If the court rules against the Trump administration, then what will change going forward – or looking backward?
If the court rejects the Trump administration’s interpretation of IEEPA – which I think it likely will, for all the reasons sketched out above – then the specific legal question will be settled going forward. The Trump administration will not be able to invoke IEEPA as a basis for future tariffs. But beyond that, much would still be left undecided.
First, looking backward to tariffs that already have been paid, a ruling against the Trump administration would not necessarily answer the question of whether the nation must pay them back. In fact, I find it unlikely that the court would reach such a question, at least in this round of litigation.
Rather, the refund issue strikes me as the kind of factual and legal question that the court would send back to the lower courts. Perhaps the U.S. Court of Federal Claims (which handles this kind of litigation) will have to decide in the first instance whether refunds must be paid – and if so, how parties should go about seeking repayment. U.S. companies who already paid tariffs will need to play out the entire legal process in the Court of Federal Claims and subsequent appeals; some or even many of them may make a prudential judgment not to litigate their already sunk costs. As for foreign companies: Perhaps further negotiations between the White House and foreign countries will settle the question country by country, on a “voluntary” basis, with the administration pushing other countries to effectively pay refunds to their own companies. In any event, the refund question and its future contingencies go well beyond the questions currently before the court; as Chief Justice John Roberts once noted, “If it is not necessary to decide more to dispose of a case, then it is necessary not to decide more.”
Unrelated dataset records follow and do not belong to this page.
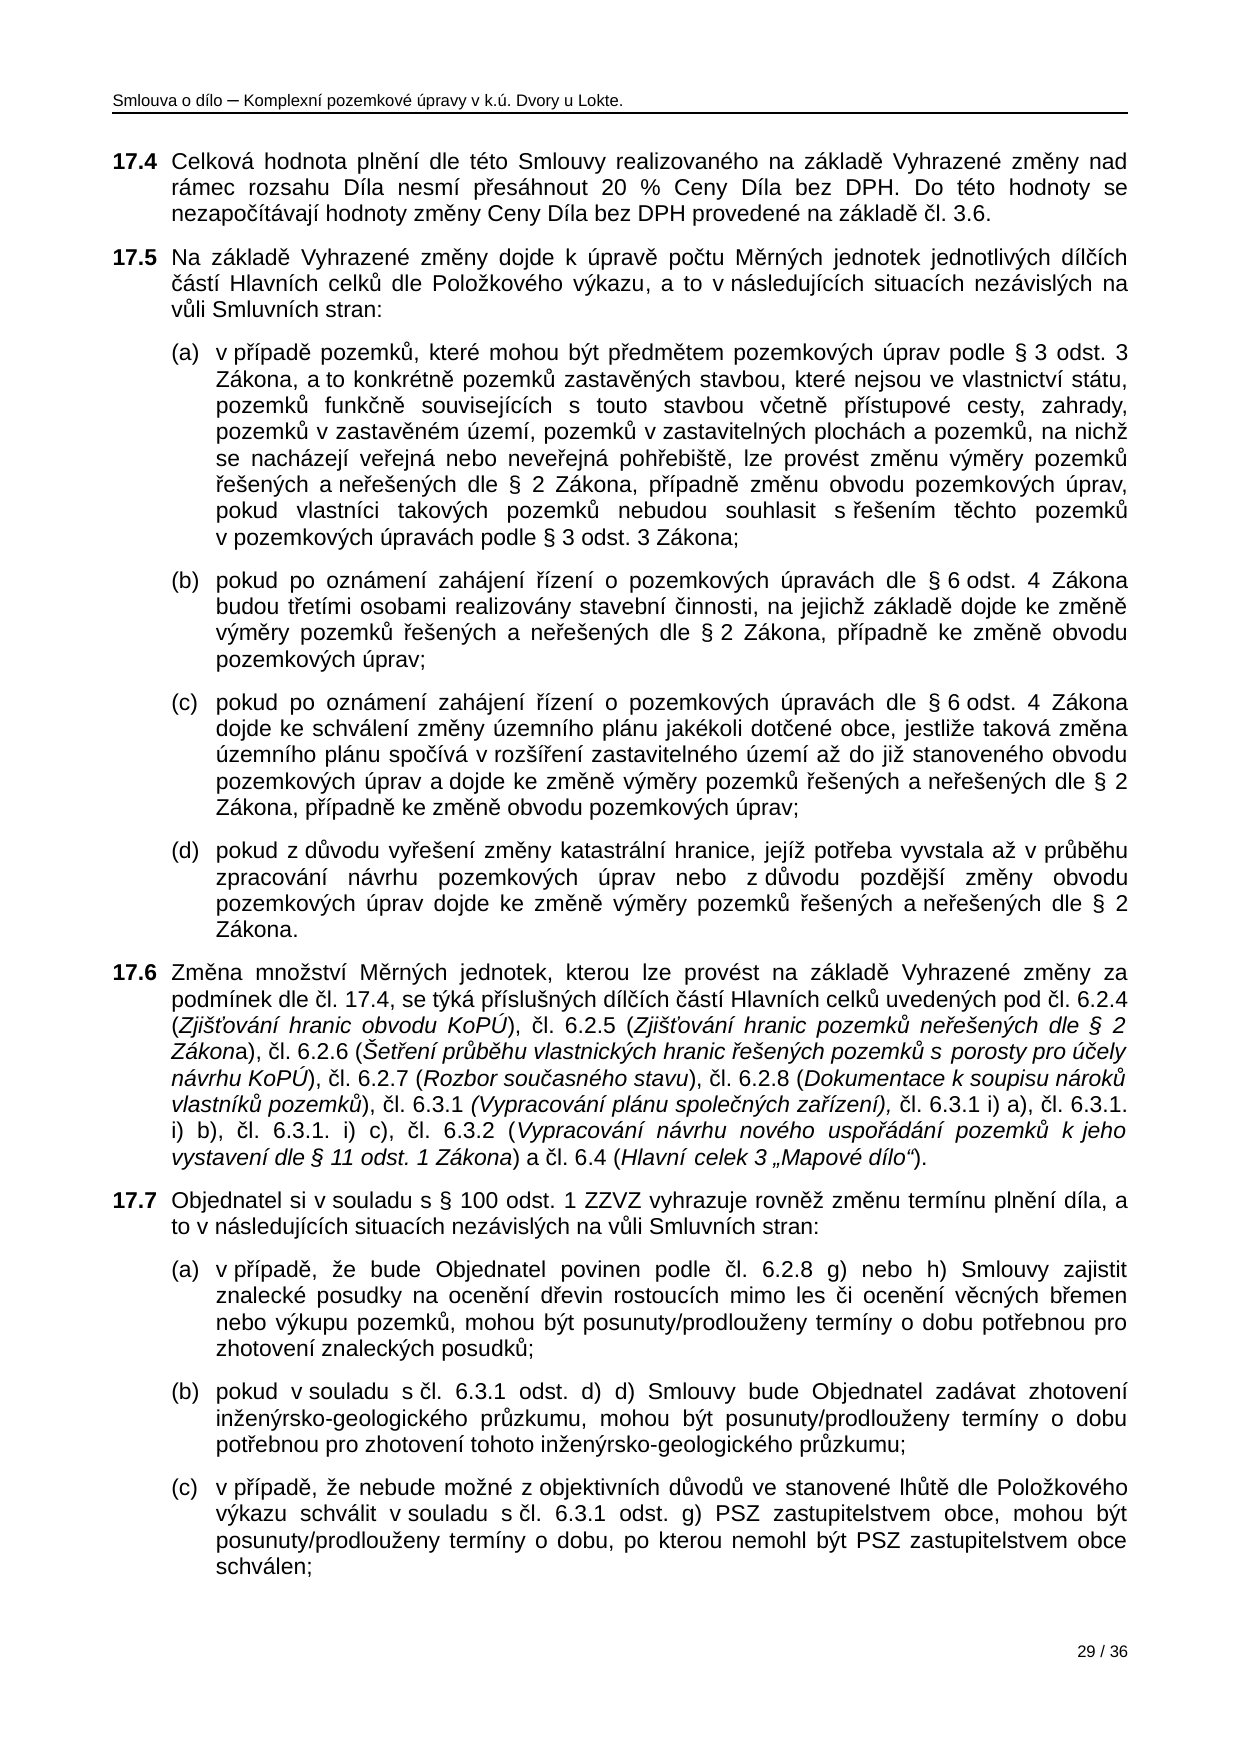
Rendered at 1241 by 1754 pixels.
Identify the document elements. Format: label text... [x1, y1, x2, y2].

list v případě, že nebude možné z objektivních důvodů ve stanovené lhůtě dle Položkového výkazu schválit v souladu s čl. 6.3.1 odst. g) PSZ zastupitelstvem obce, mohou být posunuty/prodlouženy termíny o dobu, po kterou nemohl být PSZ zastupitelstvem obce schválen; [171, 1474, 1128, 1579]
text Celková hodnota plnění dle této Smlouvy realizovaného na základě Vyhrazené změny nad rámec rozsahu Díla nesmí přesáhnout 20 % Ceny Díla bez DPH. Do této hodnoty se nezapočítávají hodnoty změny Ceny Díla bez DPH provedené na základě čl. 3.6. [112, 148, 1128, 227]
text Objednatel si v souladu s § 100 odst. 1 ZZVZ vyhrazuje rovněž změnu termínu plnění díla, a to v následujících situacích nezávislých na vůli Smluvních stran: [112, 1187, 1128, 1239]
list v případě, že bude Objednatel povinen podle čl. 6.2.8 g) nebo h) Smlouvy zajistit znalecké posudky na ocenění dřevin rostoucích mimo les či ocenění věcných břemen nebo výkupu pozemků, mohou být posunuty/prodlouženy termíny o dobu potřebnou pro zhotovení znaleckých posudků; [171, 1256, 1128, 1362]
list pokud po oznámení zahájení řízení o pozemkových úpravách dle § 6 odst. 4 Zákona budou třetími osobami realizovány stavební činnosti, na jejichž základě dojde ke změně výměry pozemků řešených a neřešených dle § 2 Zákona, případně ke změně obvodu pozemkových úprav; [171, 567, 1128, 672]
text Na základě Vyhrazené změny dojde k úpravě počtu Měrných jednotek jednotlivých dílčích částí Hlavních celků dle Položkového výkazu, a to v následujících situacích nezávislých na vůli Smluvních stran: [112, 243, 1128, 322]
text Změna množství Měrných jednotek, kterou lze provést na základě Vyhrazené změny za podmínek dle čl. 17.4, se týká příslušných dílčích částí Hlavních celků uvedených pod čl. 6.2.4 (Zjišťování hranic obvodu KoPÚ), čl. 6.2.5 (Zjišťování hranic pozemků neřešených dle § 2 Zákona), čl. 6.2.6 (Šetření průběhu vlastnických hranic řešených pozemků s porosty pro účely návrhu KoPÚ), čl. 6.2.7 (Rozbor současného stavu), čl. 6.2.8 (Dokumentace k soupisu nároků vlastníků pozemků), čl. 6.3.1 (Vypracování plánu společných zařízení), čl. 6.3.1 i) a), čl. 6.3.1. i) b), čl. 6.3.1. i) c), čl. 6.3.2 (Vypracování návrhu nového uspořádání pozemků k jeho vystavení dle § 11 odst. 1 Zákona) a čl. 6.4 (Hlavní celek 3 „Mapové dílo“). [112, 959, 1128, 1170]
list pokud v souladu s čl. 6.3.1 odst. d) Smlouvy bude Objednatel zadávat zhotovení inženýrsko-geologického průzkumu, mohou být posunuty/prodlouženy termíny o dobu potřebnou pro zhotovení tohoto inženýrsko-geologického průzkumu; [171, 1378, 1128, 1457]
list pokud po oznámení zahájení řízení o pozemkových úpravách dle § 6 odst. 4 Zákona dojde ke schválení změny územního plánu jakékoli dotčené obce, jestliže taková změna územního plánu spočívá v rozšíření zastavitelného území až do již stanoveného obvodu pozemkových úprav a dojde ke změně výměry pozemků řešených a neřešených dle § 2 Zákona, případně ke změně obvodu pozemkových úprav; [171, 689, 1128, 821]
list v případě pozemků, které mohou být předmětem pozemkových úprav podle § 3 odst. 3 Zákona, a to konkrétně pozemků zastavěných stavbou, které nejsou ve vlastnictví státu, pozemků funkčně souvisejících s touto stavbou včetně přístupové cesty, zahrady, pozemků v zastavěném území, pozemků v zastavitelných plochách a pozemků, na nichž se nacházejí veřejná nebo neveřejná pohřebiště, lze provést změnu výměry pozemků řešených a neřešených dle § 2 Zákona, případně změnu obvodu pozemkových úprav, pokud vlastníci takových pozemků nebudou souhlasit s řešením těchto pozemků v pozemkových úpravách podle § 3 odst. 3 Zákona; [171, 339, 1128, 550]
list pokud z důvodu vyřešení změny katastrální hranice, jejíž potřeba vyvstala až v průběhu zpracování návrhu pozemkových úprav nebo z důvodu pozdější změny obvodu pozemkových úprav dojde ke změně výměry pozemků řešených a neřešených dle § 2 Zákona. [171, 837, 1128, 943]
And second, looking forward, a ruling against the Trump administration may have less of an effect than it seems. Even if the administration cannot invoke IEEPA for future tariffs, it could try to rely on the (albeit more limited) Section 301 tariff statute and other laws. Or, more bluntly, Trump could continue tariff negotiations without explicit reference to any statute, and frame the countries’ agreements as “voluntary” payments to the United States.
This might seem disappointing, but then again it might be reassuring. Learning Resources v. Trump is not necessarily a cataclysmic fight over Trump’s tariffs writ large. Rather, it is a case about one statute’s words. The court’s duty is to say what the law is in this particular case. The rest can be left to politics, and to future cases.